● Brief
Word for word, copy out the entries below, but not the pictures in them.

Transcribed page contents
++++

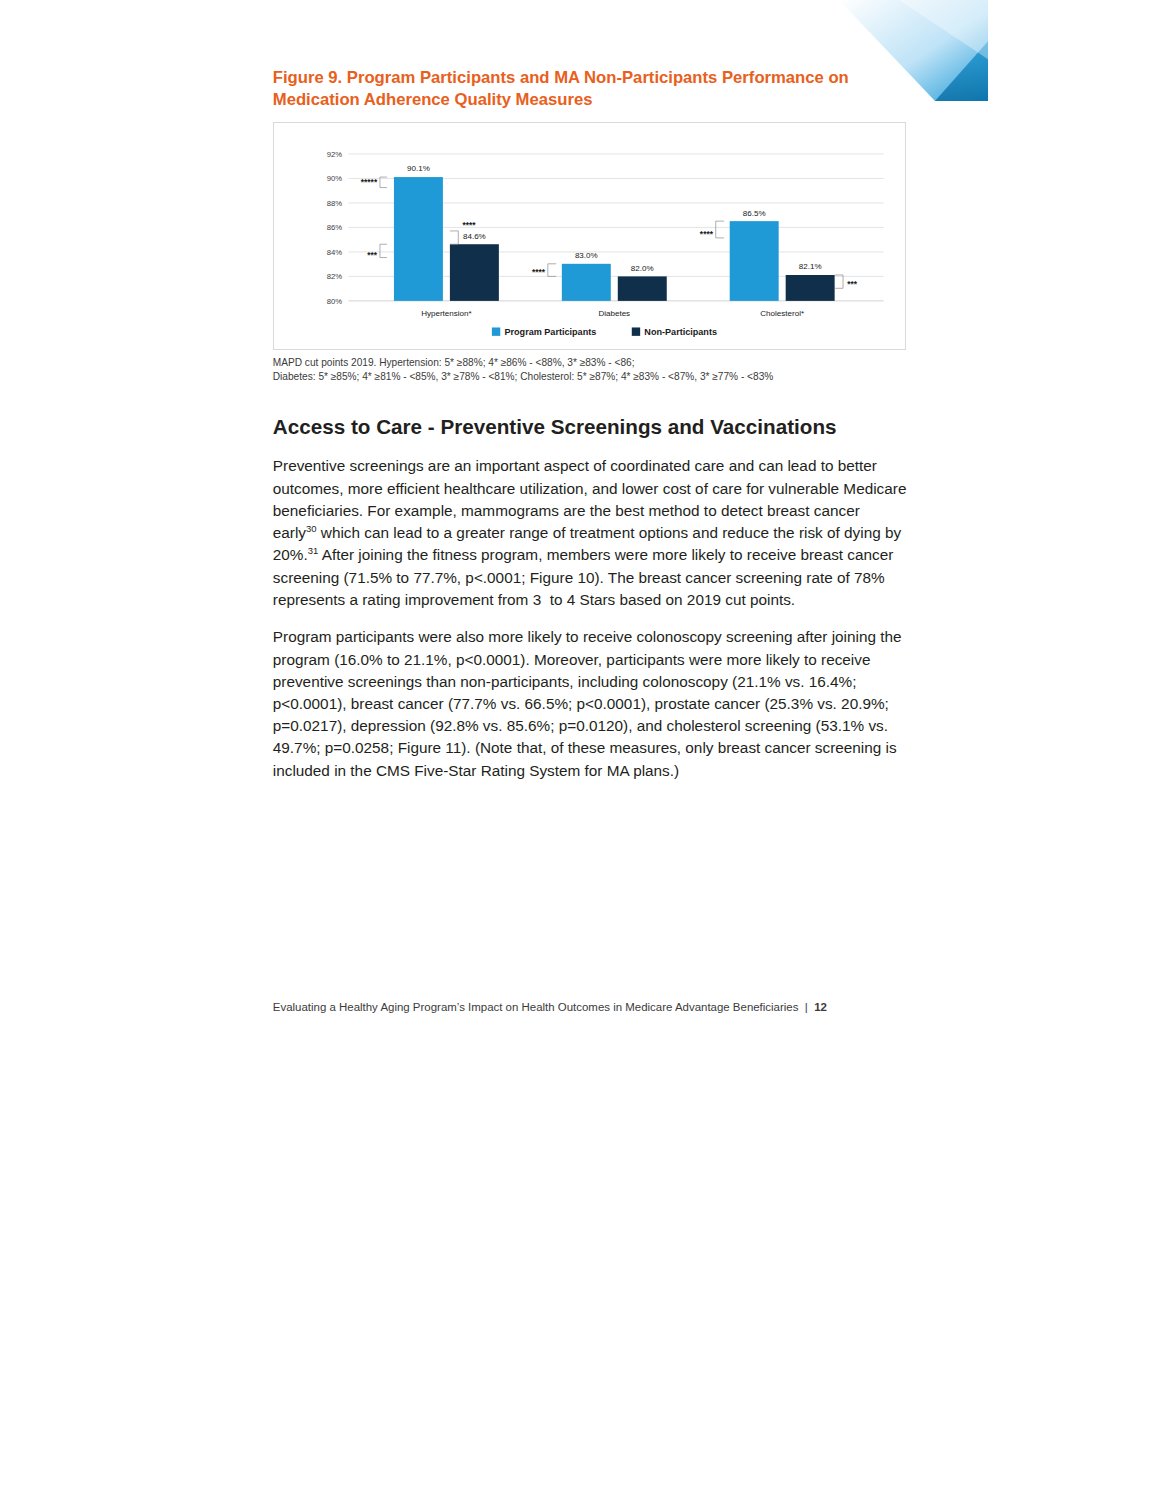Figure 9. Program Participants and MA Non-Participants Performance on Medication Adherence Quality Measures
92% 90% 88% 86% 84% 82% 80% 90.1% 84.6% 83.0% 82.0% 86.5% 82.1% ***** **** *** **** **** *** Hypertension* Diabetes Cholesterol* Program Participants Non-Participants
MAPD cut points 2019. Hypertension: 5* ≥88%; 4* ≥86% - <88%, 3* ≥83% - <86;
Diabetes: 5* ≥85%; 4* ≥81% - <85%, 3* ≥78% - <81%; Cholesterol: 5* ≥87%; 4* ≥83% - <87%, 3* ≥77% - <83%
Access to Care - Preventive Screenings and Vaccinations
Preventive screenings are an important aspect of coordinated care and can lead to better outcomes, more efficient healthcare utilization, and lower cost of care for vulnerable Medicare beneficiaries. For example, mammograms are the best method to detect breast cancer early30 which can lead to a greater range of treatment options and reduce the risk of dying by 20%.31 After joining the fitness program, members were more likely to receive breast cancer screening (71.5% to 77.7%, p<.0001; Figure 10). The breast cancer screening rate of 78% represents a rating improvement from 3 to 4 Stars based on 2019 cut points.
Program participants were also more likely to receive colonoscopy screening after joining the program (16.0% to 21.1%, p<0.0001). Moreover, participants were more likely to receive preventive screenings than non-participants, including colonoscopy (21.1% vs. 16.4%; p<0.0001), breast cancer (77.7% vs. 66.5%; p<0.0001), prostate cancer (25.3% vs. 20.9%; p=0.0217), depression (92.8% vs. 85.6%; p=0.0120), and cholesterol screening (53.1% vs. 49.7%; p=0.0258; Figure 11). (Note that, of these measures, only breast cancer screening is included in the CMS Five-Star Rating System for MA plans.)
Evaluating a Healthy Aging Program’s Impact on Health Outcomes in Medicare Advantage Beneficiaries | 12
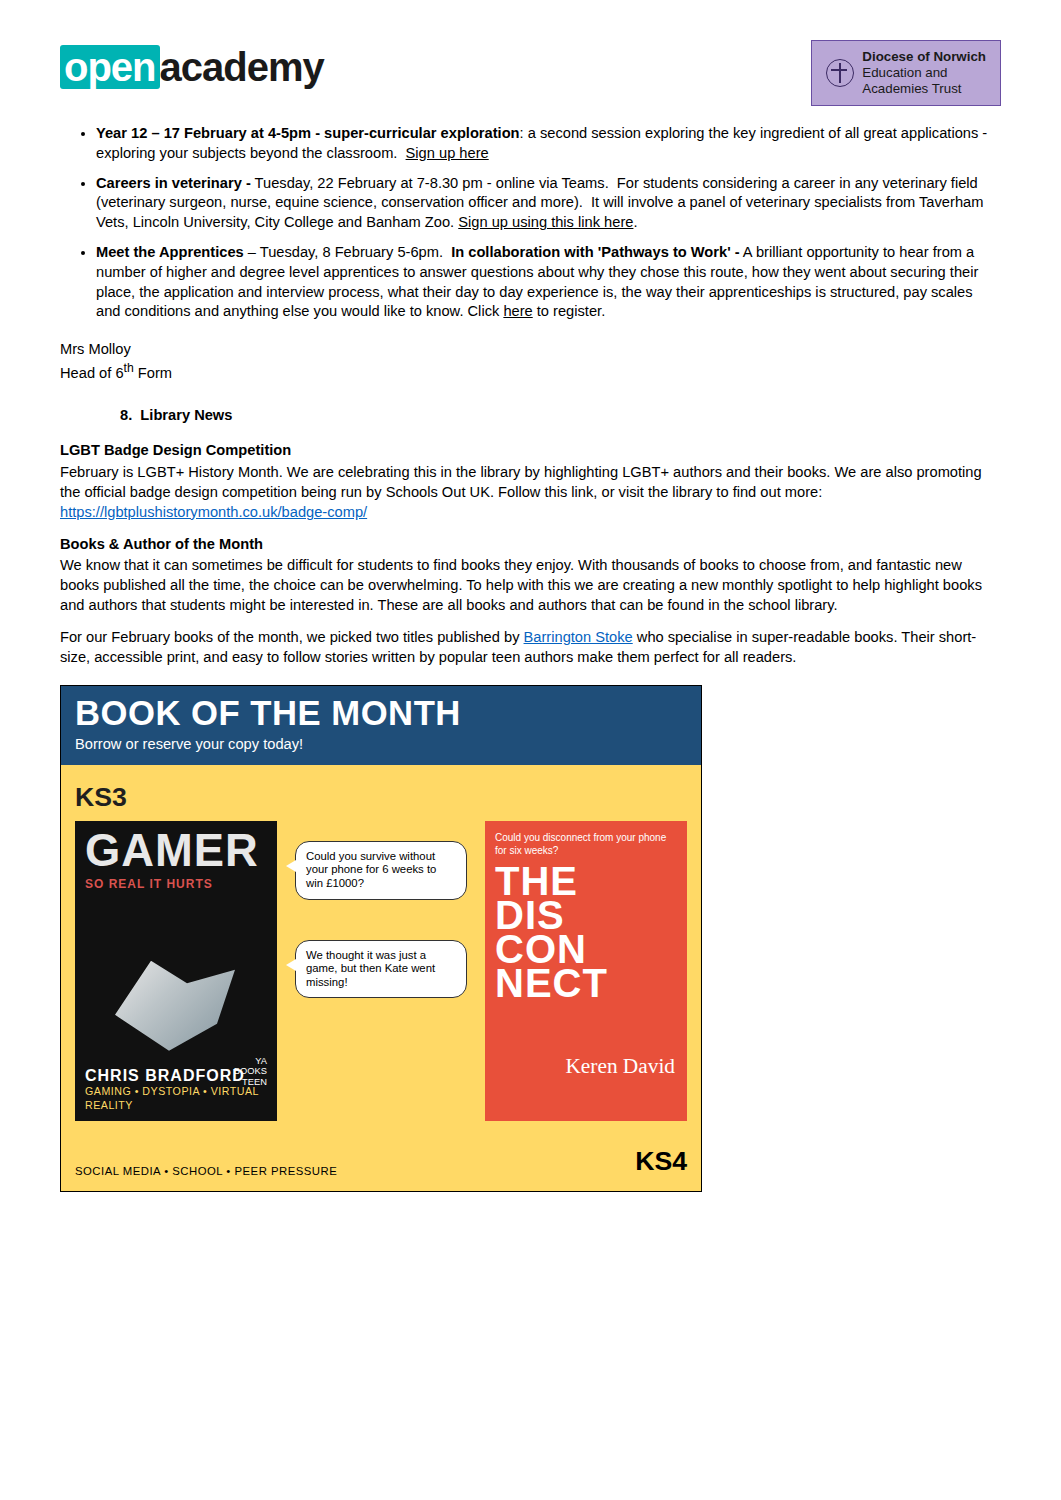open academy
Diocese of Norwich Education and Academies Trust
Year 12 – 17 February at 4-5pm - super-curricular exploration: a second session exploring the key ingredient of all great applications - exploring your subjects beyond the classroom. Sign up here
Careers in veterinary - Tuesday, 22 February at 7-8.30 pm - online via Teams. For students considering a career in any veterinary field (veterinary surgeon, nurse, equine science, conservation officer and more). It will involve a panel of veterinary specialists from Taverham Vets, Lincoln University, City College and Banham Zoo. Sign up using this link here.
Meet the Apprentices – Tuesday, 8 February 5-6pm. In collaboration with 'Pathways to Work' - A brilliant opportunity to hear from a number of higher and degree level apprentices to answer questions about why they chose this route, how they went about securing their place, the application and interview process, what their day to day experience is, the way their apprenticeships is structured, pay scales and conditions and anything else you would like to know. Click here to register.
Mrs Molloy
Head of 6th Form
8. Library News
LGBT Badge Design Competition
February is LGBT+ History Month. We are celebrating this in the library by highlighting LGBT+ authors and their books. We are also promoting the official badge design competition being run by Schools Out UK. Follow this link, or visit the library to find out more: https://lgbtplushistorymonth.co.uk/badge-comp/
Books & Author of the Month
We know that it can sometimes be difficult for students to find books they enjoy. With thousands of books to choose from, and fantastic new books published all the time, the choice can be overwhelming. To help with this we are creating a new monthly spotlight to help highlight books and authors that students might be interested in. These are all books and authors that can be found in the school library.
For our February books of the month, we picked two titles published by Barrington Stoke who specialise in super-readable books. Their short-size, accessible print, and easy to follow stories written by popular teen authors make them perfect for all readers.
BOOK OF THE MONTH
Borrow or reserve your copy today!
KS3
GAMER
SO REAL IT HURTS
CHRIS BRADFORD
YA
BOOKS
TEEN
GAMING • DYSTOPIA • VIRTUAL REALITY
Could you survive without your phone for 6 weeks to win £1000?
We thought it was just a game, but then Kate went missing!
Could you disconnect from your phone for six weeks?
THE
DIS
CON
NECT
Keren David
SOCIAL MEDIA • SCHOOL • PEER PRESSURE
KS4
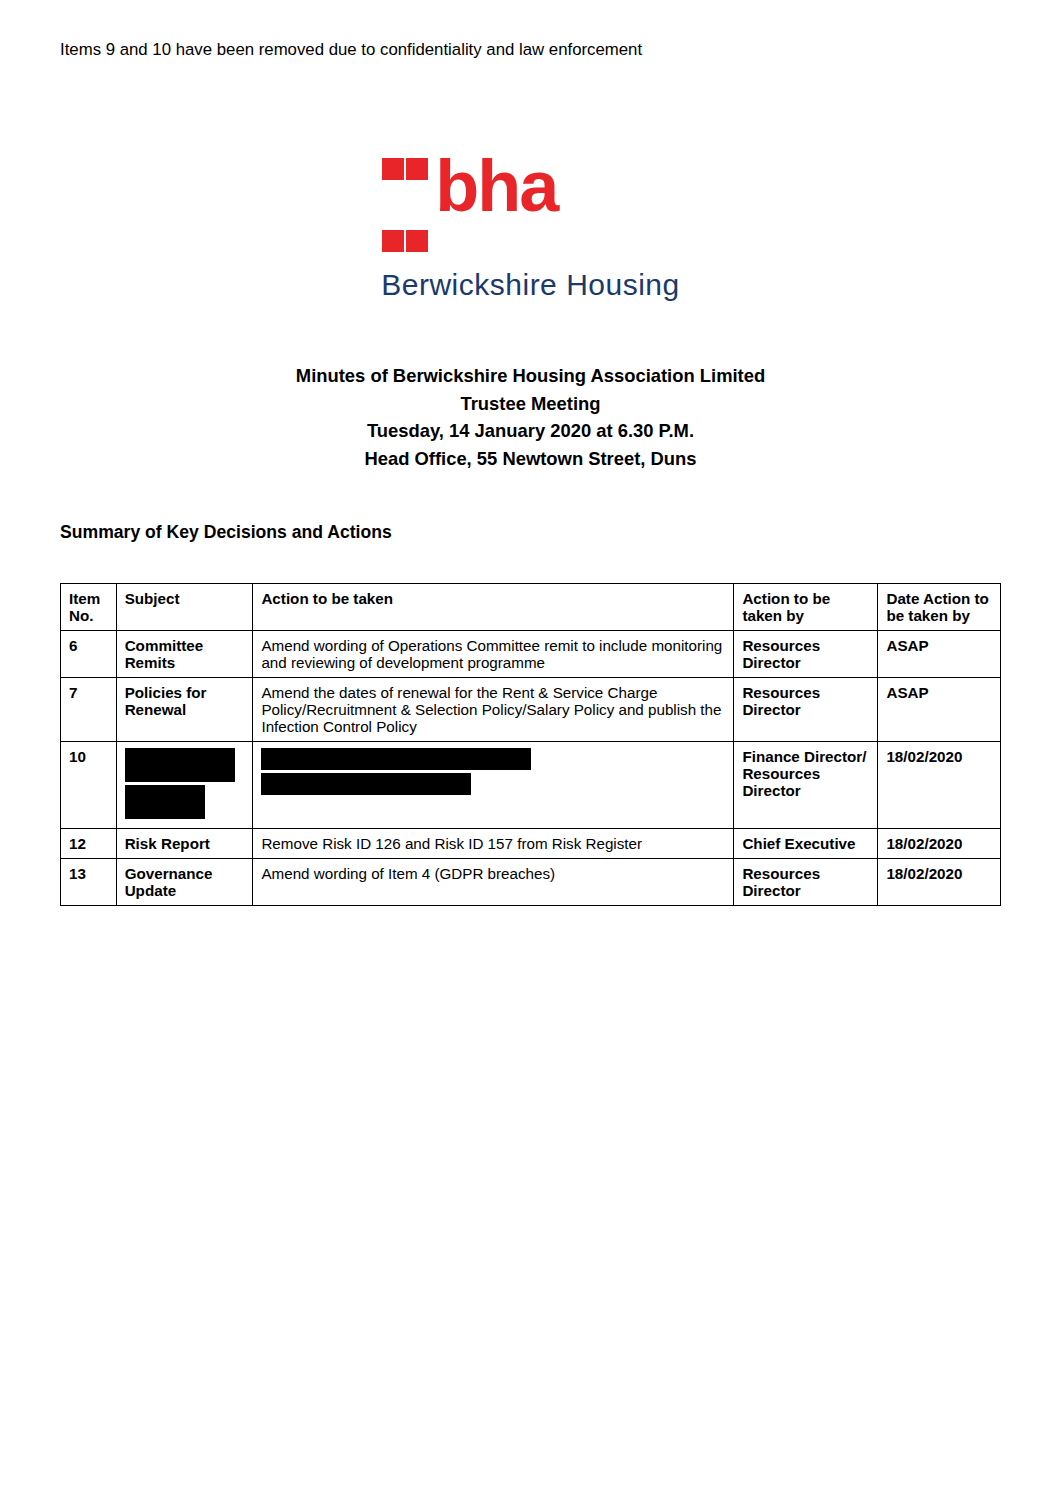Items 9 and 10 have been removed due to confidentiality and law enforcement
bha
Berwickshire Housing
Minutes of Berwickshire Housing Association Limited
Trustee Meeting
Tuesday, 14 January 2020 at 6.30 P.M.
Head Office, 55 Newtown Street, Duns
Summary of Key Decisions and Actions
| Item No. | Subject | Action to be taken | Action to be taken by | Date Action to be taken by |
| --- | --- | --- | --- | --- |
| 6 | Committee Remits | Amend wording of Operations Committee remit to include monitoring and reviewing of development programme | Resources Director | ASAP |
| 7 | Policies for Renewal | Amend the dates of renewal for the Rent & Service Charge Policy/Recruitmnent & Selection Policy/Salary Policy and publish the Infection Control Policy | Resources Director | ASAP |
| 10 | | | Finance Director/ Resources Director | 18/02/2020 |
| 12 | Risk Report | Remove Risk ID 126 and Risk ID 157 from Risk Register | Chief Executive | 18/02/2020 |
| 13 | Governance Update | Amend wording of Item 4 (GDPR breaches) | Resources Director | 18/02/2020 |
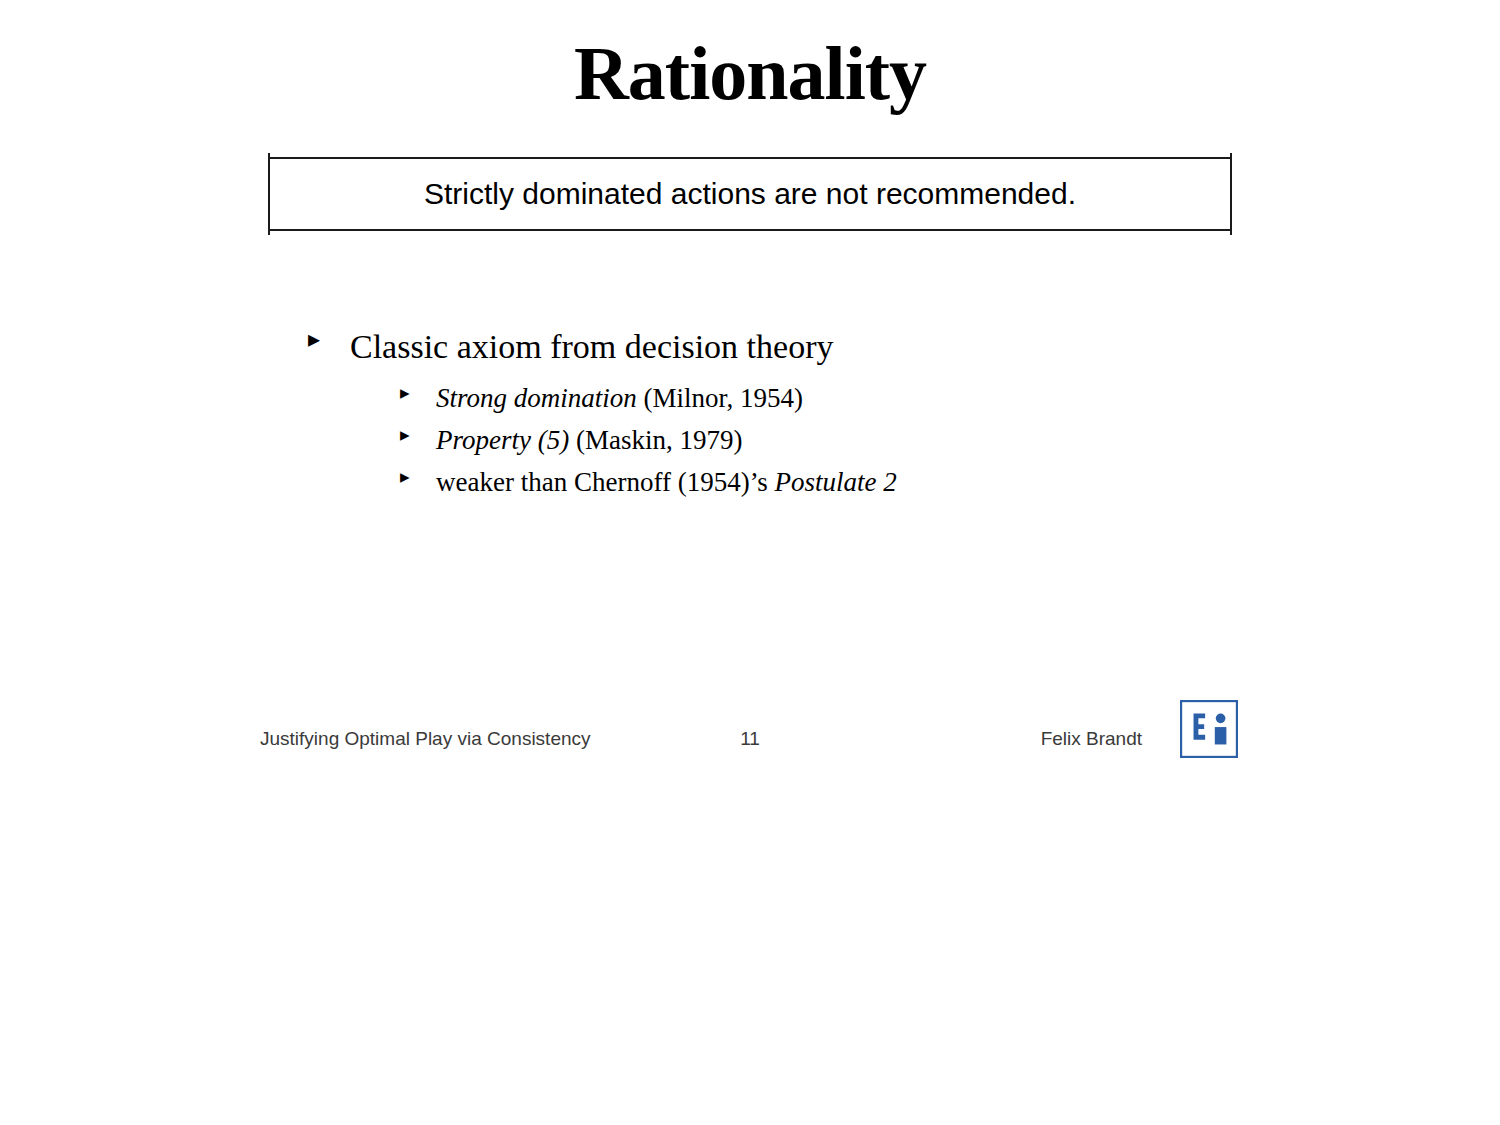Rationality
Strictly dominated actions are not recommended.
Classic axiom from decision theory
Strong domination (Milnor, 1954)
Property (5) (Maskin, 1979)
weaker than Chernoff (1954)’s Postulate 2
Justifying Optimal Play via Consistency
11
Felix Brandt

++++

● Task output
Figure 9. Program Participants and MA Non-Participants Performance on Medication Adherence Quality Measures
92% 90% 88% 86% 84% 82% 80% 90.1% 84.6% 83.0% 82.0% 86.5% 82.1% ***** **** *** **** **** *** Hypertension* Diabetes Cholesterol* Program Participants Non-Participants
MAPD cut points 2019. Hypertension: 5* ≥88%; 4* ≥86% - <88%, 3* ≥83% - <86;
Diabetes: 5* ≥85%; 4* ≥81% - <85%, 3* ≥78% - <81%; Cholesterol: 5* ≥87%; 4* ≥83% - <87%, 3* ≥77% - <83%
Access to Care - Preventive Screenings and Vaccinations
Preventive screenings are an important aspect of coordinated care and can lead to better outcomes, more efficient healthcare utilization, and lower cost of care for vulnerable Medicare beneficiaries. For example, mammograms are the best method to detect breast cancer early30 which can lead to a greater range of treatment options and reduce the risk of dying by 20%.31 After joining the fitness program, members were more likely to receive breast cancer screening (71.5% to 77.7%, p<.0001; Figure 10). The breast cancer screening rate of 78% represents a rating improvement from 3 to 4 Stars based on 2019 cut points.
Program participants were also more likely to receive colonoscopy screening after joining the program (16.0% to 21.1%, p<0.0001). Moreover, participants were more likely to receive preventive screenings than non-participants, including colonoscopy (21.1% vs. 16.4%; p<0.0001), breast cancer (77.7% vs. 66.5%; p<0.0001), prostate cancer (25.3% vs. 20.9%; p=0.0217), depression (92.8% vs. 85.6%; p=0.0120), and cholesterol screening (53.1% vs. 49.7%; p=0.0258; Figure 11). (Note that, of these measures, only breast cancer screening is included in the CMS Five-Star Rating System for MA plans.)
Evaluating a Healthy Aging Program’s Impact on Health Outcomes in Medicare Advantage Beneficiaries | 12
open academy
Diocese of Norwich Education and Academies Trust
Year 12 – 17 February at 4-5pm - super-curricular exploration: a second session exploring the key ingredient of all great applications - exploring your subjects beyond the classroom. Sign up here
Careers in veterinary - Tuesday, 22 February at 7-8.30 pm - online via Teams. For students considering a career in any veterinary field (veterinary surgeon, nurse, equine science, conservation officer and more). It will involve a panel of veterinary specialists from Taverham Vets, Lincoln University, City College and Banham Zoo. Sign up using this link here.
Meet the Apprentices – Tuesday, 8 February 5-6pm. In collaboration with 'Pathways to Work' - A brilliant opportunity to hear from a number of higher and degree level apprentices to answer questions about why they chose this route, how they went about securing their place, the application and interview process, what their day to day experience is, the way their apprenticeships is structured, pay scales and conditions and anything else you would like to know. Click here to register.
Mrs Molloy
Head of 6th Form
8. Library News
LGBT Badge Design Competition
February is LGBT+ History Month. We are celebrating this in the library by highlighting LGBT+ authors and their books. We are also promoting the official badge design competition being run by Schools Out UK. Follow this link, or visit the library to find out more: https://lgbtplushistorymonth.co.uk/badge-comp/
Books & Author of the Month
We know that it can sometimes be difficult for students to find books they enjoy. With thousands of books to choose from, and fantastic new books published all the time, the choice can be overwhelming. To help with this we are creating a new monthly spotlight to help highlight books and authors that students might be interested in. These are all books and authors that can be found in the school library.
For our February books of the month, we picked two titles published by Barrington Stoke who specialise in super-readable books. Their short-size, accessible print, and easy to follow stories written by popular teen authors make them perfect for all readers.
BOOK OF THE MONTH
Borrow or reserve your copy today!
KS3
GAMER
SO REAL IT HURTS
CHRIS BRADFORD
YA
BOOKS
TEEN
GAMING • DYSTOPIA • VIRTUAL REALITY
Could you survive without your phone for 6 weeks to win £1000?
We thought it was just a game, but then Kate went missing!
Could you disconnect from your phone for six weeks?
THE
DIS
CON
NECT
Keren David
SOCIAL MEDIA • SCHOOL • PEER PRESSURE
KS4
Items 9 and 10 have been removed due to confidentiality and law enforcement
bha
Berwickshire Housing
Minutes of Berwickshire Housing Association Limited
Trustee Meeting
Tuesday, 14 January 2020 at 6.30 P.M.
Head Office, 55 Newtown Street, Duns
Summary of Key Decisions and Actions
| Item No. | Subject | Action to be taken | Action to be taken by | Date Action to be taken by |
| --- | --- | --- | --- | --- |
| 6 | Committee Remits | Amend wording of Operations Committee remit to include monitoring and reviewing of development programme | Resources Director | ASAP |
| 7 | Policies for Renewal | Amend the dates of renewal for the Rent & Service Charge Policy/Recruitmnent & Selection Policy/Salary Policy and publish the Infection Control Policy | Resources Director | ASAP |
| 10 | | | Finance Director/ Resources Director | 18/02/2020 |
| 12 | Risk Report | Remove Risk ID 126 and Risk ID 157 from Risk Register | Chief Executive | 18/02/2020 |
| 13 | Governance Update | Amend wording of Item 4 (GDPR breaches) | Resources Director | 18/02/2020 |
Rationality
Strictly dominated actions are not recommended.
Classic axiom from decision theory
Strong domination (Milnor, 1954)
Property (5) (Maskin, 1979)
weaker than Chernoff (1954)’s Postulate 2
Justifying Optimal Play via Consistency
11
Felix Brandt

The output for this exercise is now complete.